Первые мои результаты по ветвящимся процессам вошли в дипломную работу, которая с некоторыми дополнениями была, по совету Колмогорова, подана мною на общеуниверситетский конкурс студенческих научных работ на премию им. М.В.Ломоносова. Мне присудили первую премию в размере 2500 рублей, и в газете «Московский комсомолец» об этом появилась заметка, автором которой был председатель жюри конкурса. В декабре 1947 года случилась денежная реформа: старые деньги менялись на новые в пропорции десять рублей к одному. Поскольку премию мне присудили до реформы, было неясно, дадут мне 2500 рублей или 250 рублей. Андрей Николаевич подтрунивая надо мной, говорил, что слава у меня уже есть, а вот обещанных денег могут и не дать. Но все обошлось благополучно, я получил сумму в новых деньгах в обещанном размере. Это были уже большие деньги, на которые я приобрел свою первую пишущую машинку «Москва».

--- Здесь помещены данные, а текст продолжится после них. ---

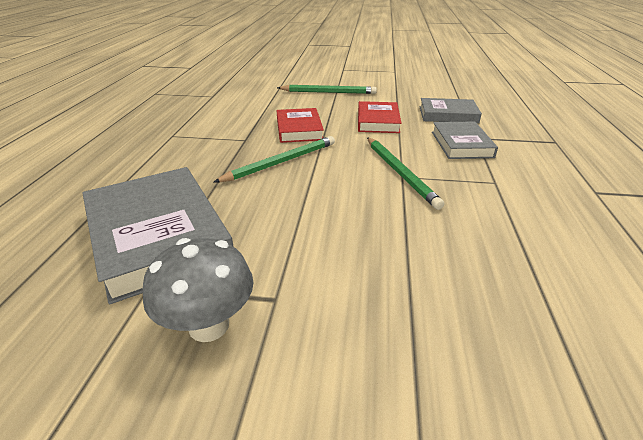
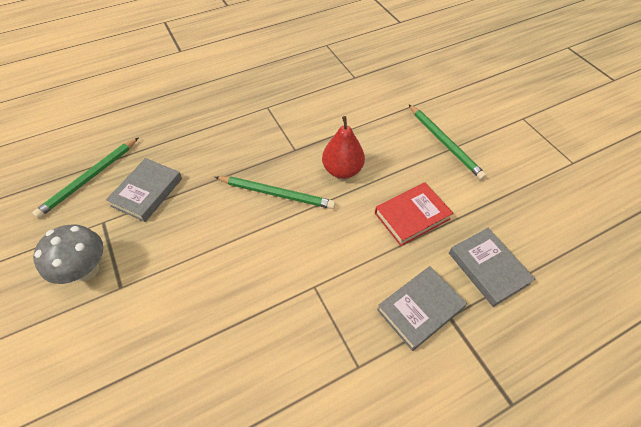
camera: 55 degrees right, 20 degrees up
grey book [82,167,233,304] -> grey book [106,158,182,222], size x0.58
red book [277,108,324,143] -> red pear [322,116,365,179]
green pencil [367,137,444,210] -> green pencil moved to [32,137,139,218]

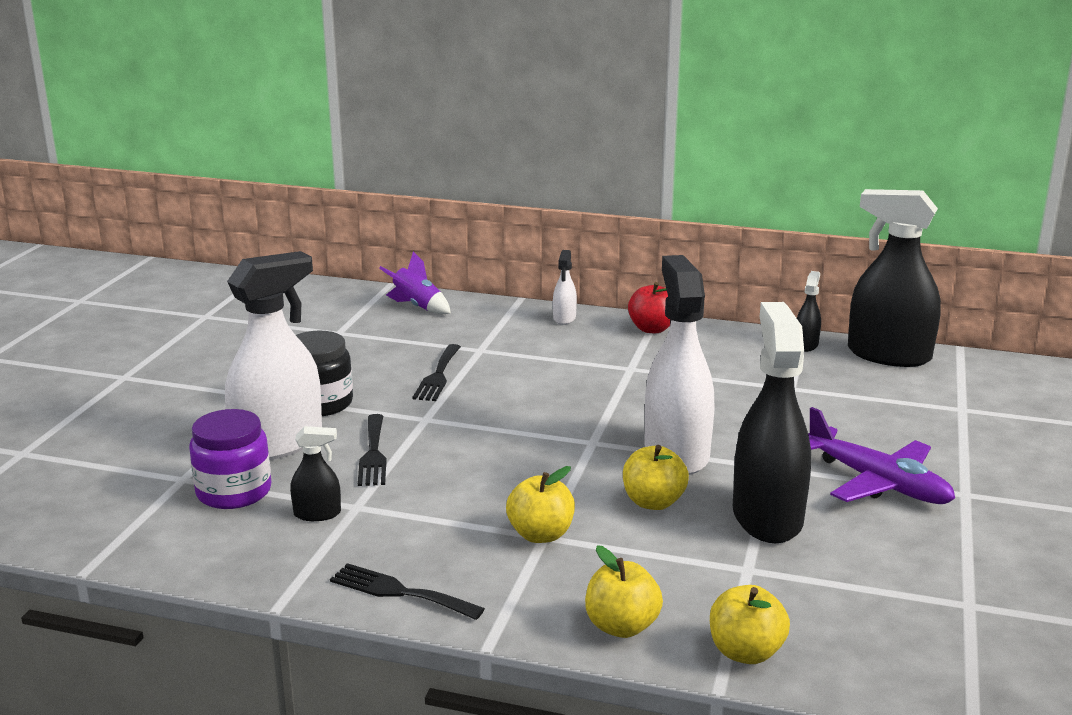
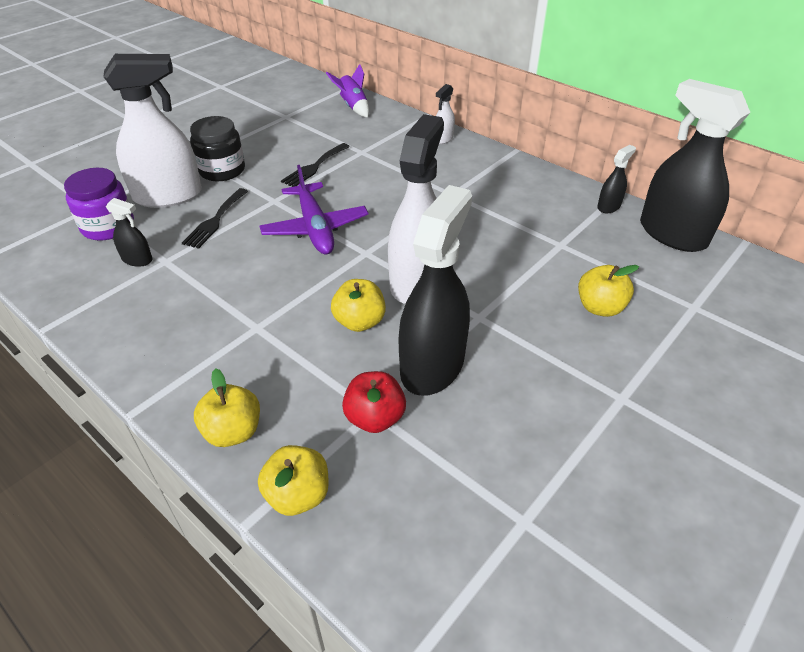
camera: 25 degrees right, 20 degrees up
black fork [330,563,485,620] -> none
yellow apple [506,466,575,543] -> yellow apple moved to [578,265,639,317]
red apple [628,282,670,333] -> red apple moved to [342,371,406,433]
purple plane [808,407,955,504] -> purple plane moved to [259,165,368,254]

В 1948 году я окончил мехмат, получил диплом с отличием и был рекомендован в аспирантуру в Институт математики и механики при МГУ. Никаких трудностей при поступлении в аспирантуру у меня не было. Моим руководителем был Андрей Николаевич Колмогоров, с которым я регулярно встречался в Москве на кафедральном семинаре или на даче в Комаровке.